Thursday, November 16, 2006

I didn't feel like pricking my finger this morning. I have been checking my sugar level every morning, the first thing upon rising. My readings have been high. My doctor says that it is because I am not exercising, not getting my heart rate up high enough for long enough. I walk the dog, but she says that that is not good enough. I don't want to lose my toes. I don't want to lose my feet. Diabetes sucks.

Saturday, November 11, 2006

I didn't hear from my son last night.

The last message that he had left me said that he and friends were going to see a movie. That was around 8:30pm and at 3:00 am, when I was laying down to go to sleep, I had not heard from him. Usually, always that is, my son calls me and tells me where he is going to spend the night on the weekend nights. He mostly spends the these nights at his friends' house,which is fine with me, because he has great friends.

I called his cellphone: it rang endlessly, the voice mail did not pick up. I said a prayer or two and went to bed. I had faith that he was alright and that my voice mail was not working correctly, as was often the case.

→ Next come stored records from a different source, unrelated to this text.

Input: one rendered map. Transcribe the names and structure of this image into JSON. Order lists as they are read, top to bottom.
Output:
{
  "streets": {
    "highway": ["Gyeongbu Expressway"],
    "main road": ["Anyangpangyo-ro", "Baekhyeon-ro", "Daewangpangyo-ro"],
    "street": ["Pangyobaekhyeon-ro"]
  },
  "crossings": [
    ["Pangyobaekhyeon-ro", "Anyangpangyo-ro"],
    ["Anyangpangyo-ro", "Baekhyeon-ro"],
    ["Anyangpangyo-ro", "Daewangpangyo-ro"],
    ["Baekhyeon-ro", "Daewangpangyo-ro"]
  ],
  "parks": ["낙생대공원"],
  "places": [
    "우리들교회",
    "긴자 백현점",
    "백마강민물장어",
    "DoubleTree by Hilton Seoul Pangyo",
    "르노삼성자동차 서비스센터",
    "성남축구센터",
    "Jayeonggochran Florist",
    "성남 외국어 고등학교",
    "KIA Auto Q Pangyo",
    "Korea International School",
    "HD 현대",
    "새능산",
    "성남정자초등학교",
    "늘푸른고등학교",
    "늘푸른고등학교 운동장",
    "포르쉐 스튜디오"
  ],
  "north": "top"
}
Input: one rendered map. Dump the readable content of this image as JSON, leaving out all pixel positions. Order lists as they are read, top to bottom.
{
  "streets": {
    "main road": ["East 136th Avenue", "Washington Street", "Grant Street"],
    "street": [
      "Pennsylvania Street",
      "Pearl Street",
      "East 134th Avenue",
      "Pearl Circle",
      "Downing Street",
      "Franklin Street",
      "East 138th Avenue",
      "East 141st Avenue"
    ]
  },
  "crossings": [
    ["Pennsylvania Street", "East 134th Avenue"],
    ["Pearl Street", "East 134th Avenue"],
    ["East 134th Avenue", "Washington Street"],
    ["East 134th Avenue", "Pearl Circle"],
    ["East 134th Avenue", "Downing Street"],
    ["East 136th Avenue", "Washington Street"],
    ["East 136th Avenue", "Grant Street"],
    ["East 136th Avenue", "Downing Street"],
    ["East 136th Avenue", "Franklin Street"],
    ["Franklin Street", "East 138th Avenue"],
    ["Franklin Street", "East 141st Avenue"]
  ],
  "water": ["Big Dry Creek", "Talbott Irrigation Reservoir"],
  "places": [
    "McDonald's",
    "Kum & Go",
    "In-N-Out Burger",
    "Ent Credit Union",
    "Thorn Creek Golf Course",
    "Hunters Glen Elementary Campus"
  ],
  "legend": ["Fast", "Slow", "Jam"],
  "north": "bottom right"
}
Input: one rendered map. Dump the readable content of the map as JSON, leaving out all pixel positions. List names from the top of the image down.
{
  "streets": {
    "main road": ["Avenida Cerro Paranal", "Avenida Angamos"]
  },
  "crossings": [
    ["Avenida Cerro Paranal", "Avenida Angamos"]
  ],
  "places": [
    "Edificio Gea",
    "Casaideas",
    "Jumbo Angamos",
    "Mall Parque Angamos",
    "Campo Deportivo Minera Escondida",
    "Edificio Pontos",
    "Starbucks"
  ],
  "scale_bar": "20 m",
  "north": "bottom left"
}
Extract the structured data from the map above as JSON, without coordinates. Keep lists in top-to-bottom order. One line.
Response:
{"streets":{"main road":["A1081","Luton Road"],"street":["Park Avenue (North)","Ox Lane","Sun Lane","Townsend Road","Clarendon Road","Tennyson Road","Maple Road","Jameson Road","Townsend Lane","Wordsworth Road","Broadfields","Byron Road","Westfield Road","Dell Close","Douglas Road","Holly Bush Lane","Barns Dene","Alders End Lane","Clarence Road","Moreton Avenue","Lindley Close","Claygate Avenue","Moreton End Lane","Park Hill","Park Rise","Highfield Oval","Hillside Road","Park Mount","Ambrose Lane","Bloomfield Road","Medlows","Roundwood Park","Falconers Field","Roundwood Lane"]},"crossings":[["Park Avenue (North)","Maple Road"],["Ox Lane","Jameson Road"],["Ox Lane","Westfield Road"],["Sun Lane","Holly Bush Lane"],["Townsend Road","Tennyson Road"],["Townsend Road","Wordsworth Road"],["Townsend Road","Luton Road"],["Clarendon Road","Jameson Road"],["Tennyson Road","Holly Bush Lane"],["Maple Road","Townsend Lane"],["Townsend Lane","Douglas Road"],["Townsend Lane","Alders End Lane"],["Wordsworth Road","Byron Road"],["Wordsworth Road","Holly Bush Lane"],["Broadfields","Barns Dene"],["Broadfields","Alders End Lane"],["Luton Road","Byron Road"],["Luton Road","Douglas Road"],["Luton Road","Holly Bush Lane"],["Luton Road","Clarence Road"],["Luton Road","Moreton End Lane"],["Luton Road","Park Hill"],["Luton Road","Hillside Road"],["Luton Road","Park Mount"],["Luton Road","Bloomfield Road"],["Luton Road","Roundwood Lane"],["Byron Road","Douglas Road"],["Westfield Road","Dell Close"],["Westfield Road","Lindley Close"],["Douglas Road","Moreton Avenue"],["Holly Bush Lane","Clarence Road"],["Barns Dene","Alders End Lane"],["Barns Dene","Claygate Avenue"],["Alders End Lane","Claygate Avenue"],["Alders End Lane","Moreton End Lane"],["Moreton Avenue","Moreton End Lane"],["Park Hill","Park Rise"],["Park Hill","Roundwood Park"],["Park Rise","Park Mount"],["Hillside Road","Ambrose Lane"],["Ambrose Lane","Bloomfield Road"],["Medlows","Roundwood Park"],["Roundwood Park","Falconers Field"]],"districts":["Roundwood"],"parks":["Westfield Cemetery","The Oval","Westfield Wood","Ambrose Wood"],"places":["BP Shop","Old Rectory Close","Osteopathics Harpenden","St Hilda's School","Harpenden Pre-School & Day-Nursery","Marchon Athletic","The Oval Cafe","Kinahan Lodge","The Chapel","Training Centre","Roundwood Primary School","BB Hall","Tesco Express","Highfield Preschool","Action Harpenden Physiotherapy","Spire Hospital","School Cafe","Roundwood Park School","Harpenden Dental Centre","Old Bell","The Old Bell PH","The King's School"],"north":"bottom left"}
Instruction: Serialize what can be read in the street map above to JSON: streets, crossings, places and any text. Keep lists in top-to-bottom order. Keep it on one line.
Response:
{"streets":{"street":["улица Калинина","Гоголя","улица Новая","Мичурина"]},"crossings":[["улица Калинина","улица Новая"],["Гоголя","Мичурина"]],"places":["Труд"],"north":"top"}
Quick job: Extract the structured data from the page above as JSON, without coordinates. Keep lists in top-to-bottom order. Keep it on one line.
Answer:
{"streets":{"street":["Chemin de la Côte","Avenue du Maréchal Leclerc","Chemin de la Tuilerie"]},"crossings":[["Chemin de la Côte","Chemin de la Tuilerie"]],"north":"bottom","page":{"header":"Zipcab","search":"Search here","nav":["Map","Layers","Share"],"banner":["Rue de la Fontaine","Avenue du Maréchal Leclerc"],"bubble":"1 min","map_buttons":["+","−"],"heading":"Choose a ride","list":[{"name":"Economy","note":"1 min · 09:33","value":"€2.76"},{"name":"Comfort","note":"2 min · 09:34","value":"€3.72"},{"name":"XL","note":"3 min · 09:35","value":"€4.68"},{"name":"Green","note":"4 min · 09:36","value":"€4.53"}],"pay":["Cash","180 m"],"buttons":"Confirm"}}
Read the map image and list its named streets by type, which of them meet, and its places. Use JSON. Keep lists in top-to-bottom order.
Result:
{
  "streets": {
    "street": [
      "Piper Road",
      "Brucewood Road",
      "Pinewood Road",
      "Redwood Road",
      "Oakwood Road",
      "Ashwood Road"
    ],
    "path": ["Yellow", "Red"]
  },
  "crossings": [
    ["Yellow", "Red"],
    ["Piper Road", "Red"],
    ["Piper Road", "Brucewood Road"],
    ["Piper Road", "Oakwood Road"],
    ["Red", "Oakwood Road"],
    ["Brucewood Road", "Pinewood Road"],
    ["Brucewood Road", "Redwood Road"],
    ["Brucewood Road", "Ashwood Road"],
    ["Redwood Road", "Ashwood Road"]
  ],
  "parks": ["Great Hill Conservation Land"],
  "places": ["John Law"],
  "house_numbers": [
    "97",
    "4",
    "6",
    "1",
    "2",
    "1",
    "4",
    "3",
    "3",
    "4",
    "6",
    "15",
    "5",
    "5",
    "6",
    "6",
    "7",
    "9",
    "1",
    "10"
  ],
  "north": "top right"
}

I woke up at nine and immediately called my son's cell phone, again. A computer voice came on to say that, "the subscriber that I was trying to reach was not accepting calls." I then called one of his friends. This friend said that he had come in early and did not know where Graem was. I called another of his friends and thank god he said hold on that Graem was there.

"You didn't let me know where you were, last night," I said to my son, when he got on the phone.

"Yes, I did, I left a voice message," he said.

"Well, I didn't get it," I said, "but all that matters is that you are safe. I love you," I said.

"I love you," he said.

And now everything is alright because I know that my son is safe.